:: DIRECTIONS ::
Scan the following material for the string "buttons" and copy each line in which it appears.

:: SOURCE MATERIAL ::
.....
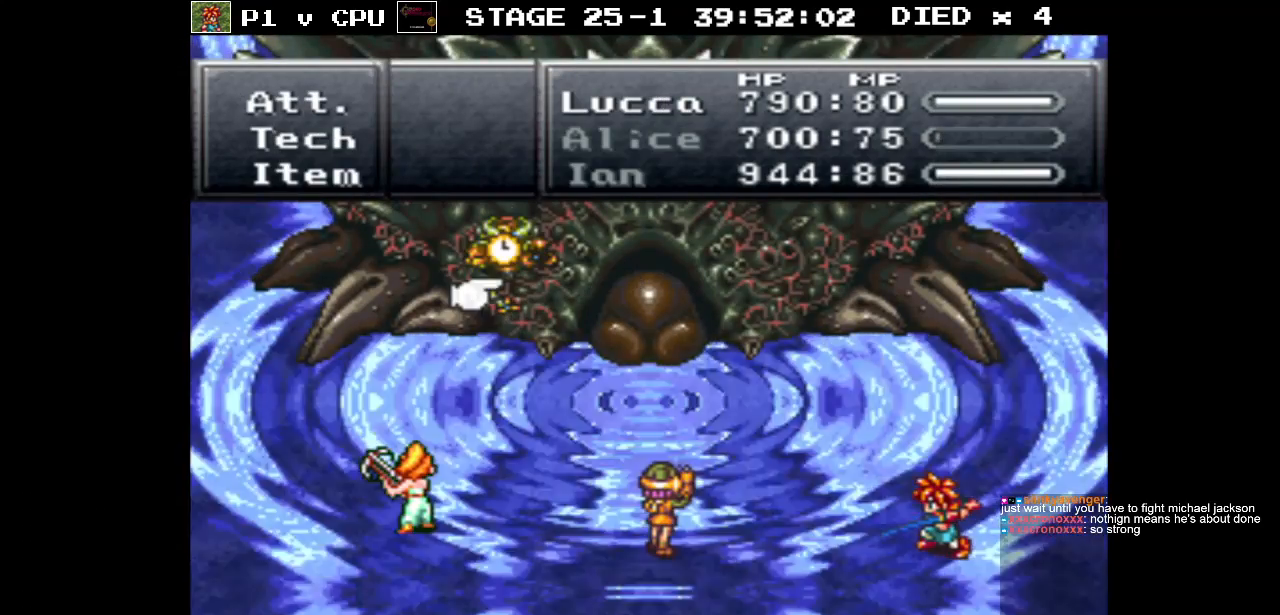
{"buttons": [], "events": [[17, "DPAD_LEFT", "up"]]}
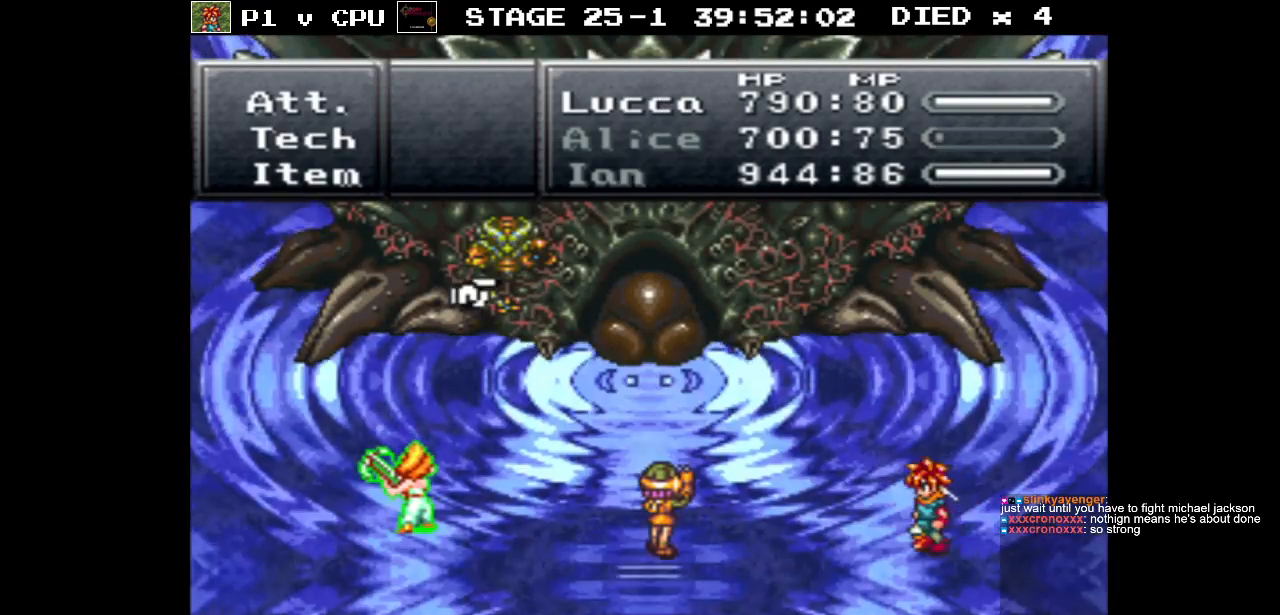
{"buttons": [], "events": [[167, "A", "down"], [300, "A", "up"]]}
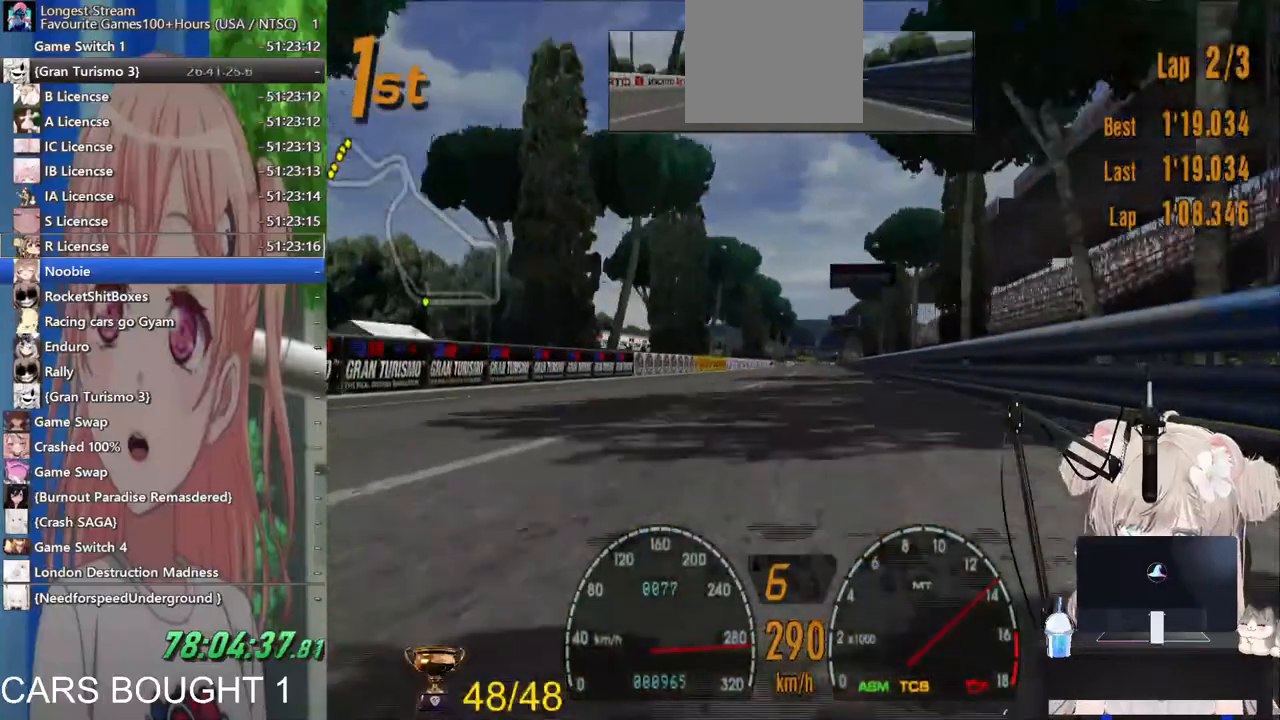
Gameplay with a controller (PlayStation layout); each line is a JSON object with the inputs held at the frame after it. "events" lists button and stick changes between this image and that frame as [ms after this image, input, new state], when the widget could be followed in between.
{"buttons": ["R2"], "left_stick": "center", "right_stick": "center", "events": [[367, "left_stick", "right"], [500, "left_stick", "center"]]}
.....
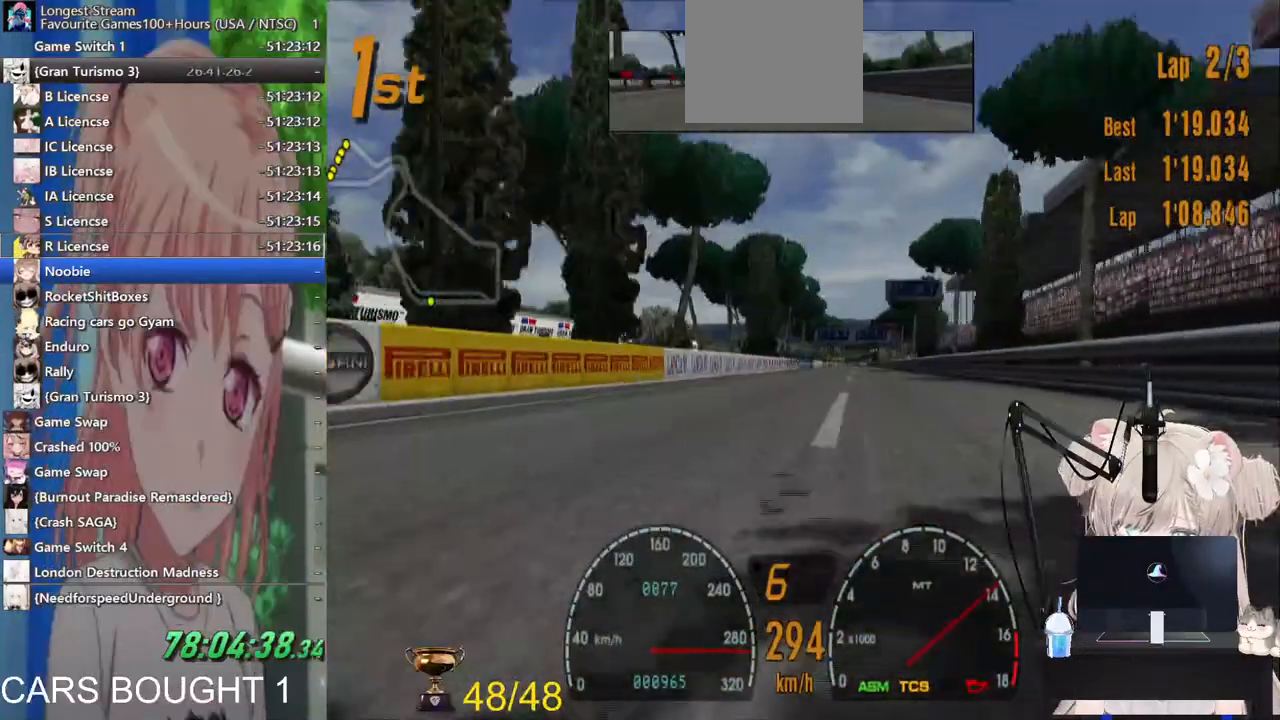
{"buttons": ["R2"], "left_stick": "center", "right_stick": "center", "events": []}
.....
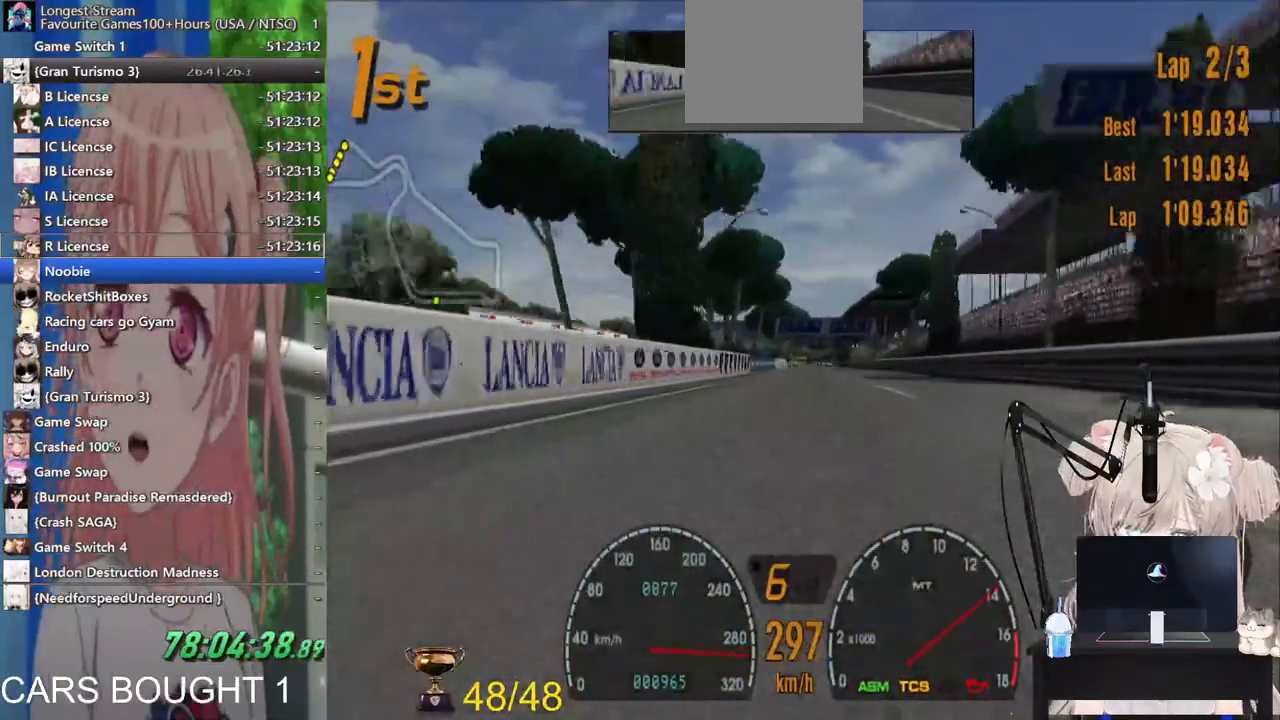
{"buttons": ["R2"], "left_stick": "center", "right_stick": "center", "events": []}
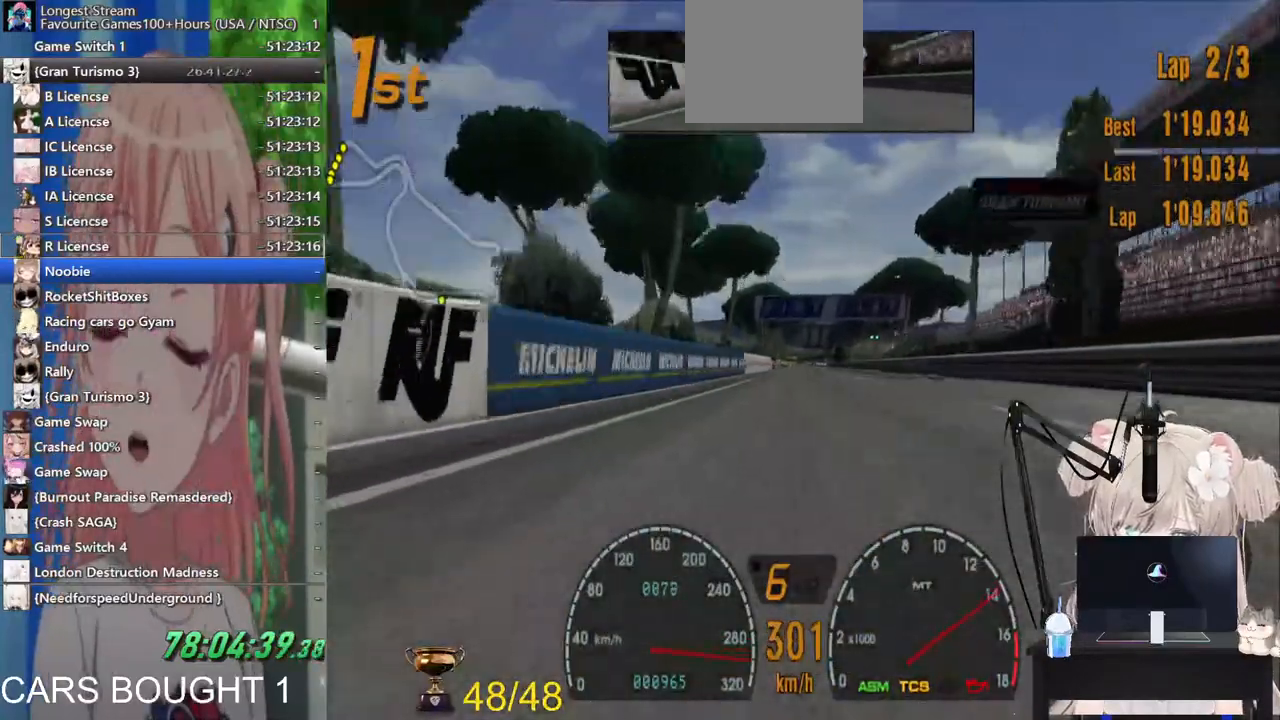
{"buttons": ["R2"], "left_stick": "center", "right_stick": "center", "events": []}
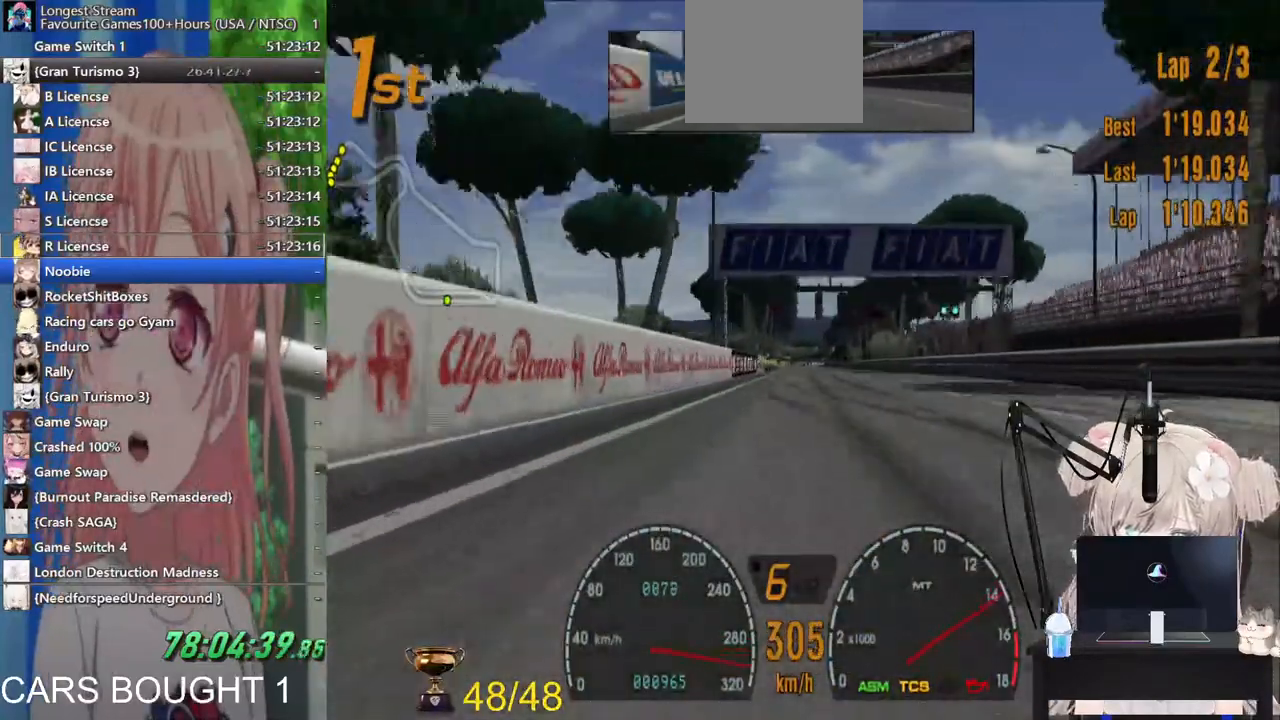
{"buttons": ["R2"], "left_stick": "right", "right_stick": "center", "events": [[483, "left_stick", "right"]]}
.....
:: EXERCISE RESPONSE ::
{"buttons": [], "events": [[17, "DPAD_LEFT", "up"]]}
{"buttons": [], "events": [[167, "A", "down"], [300, "A", "up"]]}
{"buttons": ["R2"], "left_stick": "center", "right_stick": "center", "events": [[367, "left_stick", "right"], [500, "left_stick", "center"]]}
{"buttons": ["R2"], "left_stick": "center", "right_stick": "center", "events": []}
{"buttons": ["R2"], "left_stick": "center", "right_stick": "center", "events": []}
{"buttons": ["R2"], "left_stick": "center", "right_stick": "center", "events": []}
{"buttons": ["R2"], "left_stick": "right", "right_stick": "center", "events": [[483, "left_stick", "right"]]}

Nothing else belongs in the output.